Valens opened his eyes wide. “They’re serious, then,” he said.
“I believe so.” Carausius had had his moment of revenge. His voice was back to normal, soft, businesslike and anxious to please. “My understanding is that they’re very keen indeed to make an alliance with a settled nation. Their chieftain is something of a visionary. He believes that the nomadic life is all very well, but it’s time his people bettered themselves. In the long term, I imagine he wants to cross the desert and settle on this side; the tragic fate of the Eremians means that there’s now empty land for the taking. Naturally he needs an ally, but his choices are clearly limited. Not the Mezentines, for obvious reasons; similarly, not the Eremians. That means the Cure Doce — but they’re too far away from the land he’s got his eye on — or us. If you care to consider what that could mean to us: a powerful, friendly neighbor with practically unlimited manpower …”
Valens nodded. “All right,” he said. “And thank you, you’ve done well. But all the same; marrying one …”

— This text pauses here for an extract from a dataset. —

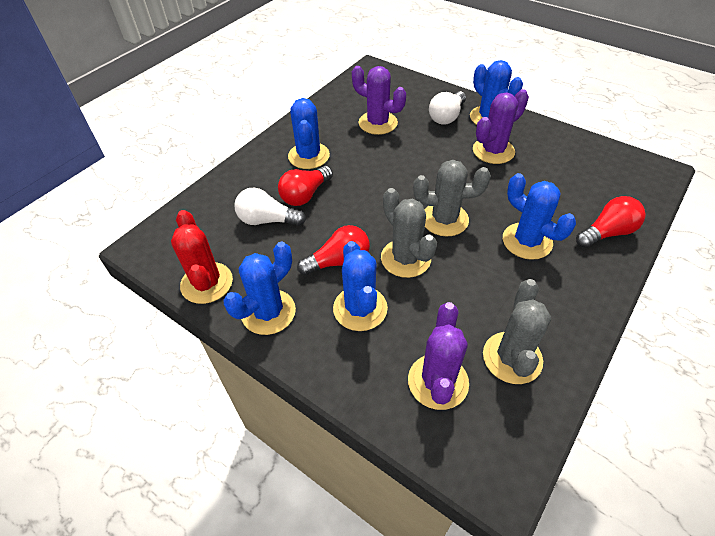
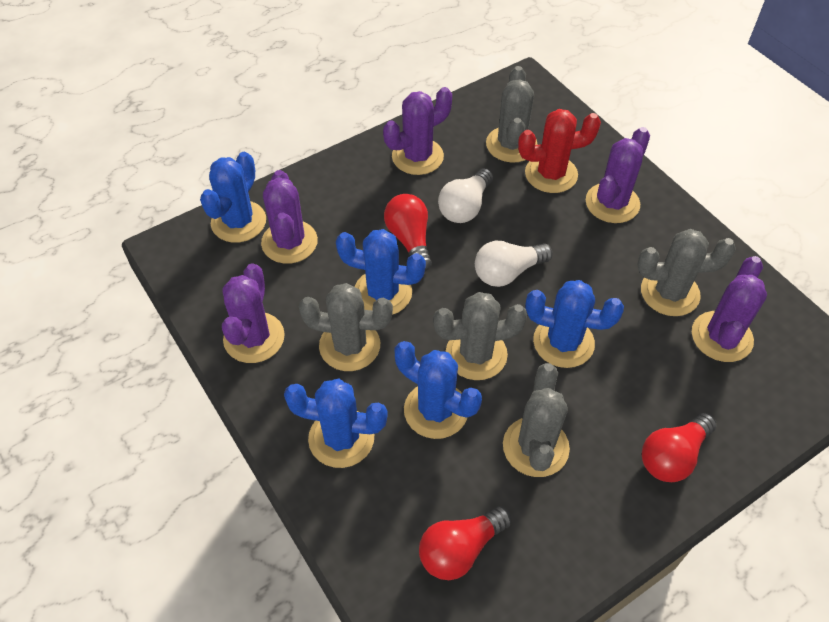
grey cactus: [381,188,437,278] [413,160,491,237] [483,279,551,384] = 3 -> [299,283,393,371] [433,292,528,380] [486,66,538,163] [503,363,570,477] [637,229,736,316] = 5
purple cactus: [352,66,406,135] [408,302,469,410] [473,89,529,164] = 3 -> [222,263,285,363] [261,170,318,264] [383,87,452,175] [586,127,650,223] [692,256,767,362] = 5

“It’s their principal means of securing alliances,” Carausius said firmly. “Without a marriage, as far as they’re concerned it’s not a proper treaty; once it’s done, it means we
can rely on them absolutely. They take it very seriously. It’s not like the political alliances we’re used to. I’m not sure they even have politics where they come from, or at least not in any sense we’d understand.” He leaned forward a little, lowered his voice. “They aren’t complete barbarians,” he went on, “they understand that strategic and dynastic marriages aren’t necessarily the perfect union of heart and mind. If you hate the girl that much, you won’t have to see her more than absolutely necessary, she’ll understand that. If that’s the reason —”
Valens frowned. “I hope you know me better than that,” he said. “I understand how things are. I’m just a bit concerned about ending up with a wife who dresses in animal bones and feathers. Which,” he added quickly, before Carausius could say anything, “I’d be perfectly prepared to do if I was sure it’d help the war or put our economy straight. But I’m not; so either come up with some better arguments or drop the whole thing.”
Carausius looked at him. He knows me too well, Valens reflected. “There’s something else,” Carausius said.
“Yes.”
“I see.” Carausius frowned. “Can I ask what it is?”
“No.” As soon as he said the word, he knew he’d lost. “But I will meet these savages of yours, and yes, I’ll be civil to them, so don’t nag.” He shrugged, rather more floridly than usual. “Four hundred cavalry, just for being hospitable. I think I can handle that. Tell me, did the offer come from them, or did you have to haggle?”
“Their idea,” Carausius said. “I don’t think the Cure Hardy understand bargaining in quite the same way as we do. I don’t know if it’s true, but someone told me once that their word for trade literally means ‘to steal by purchase.’ I gather they’re a fascinating people, once you get to know them.”
“I’m sure,” Valens said. “Now, by rights I ought to threaten you with awful retribution if you ever ambush me with something like that again. But I don’t need to do that, do I?”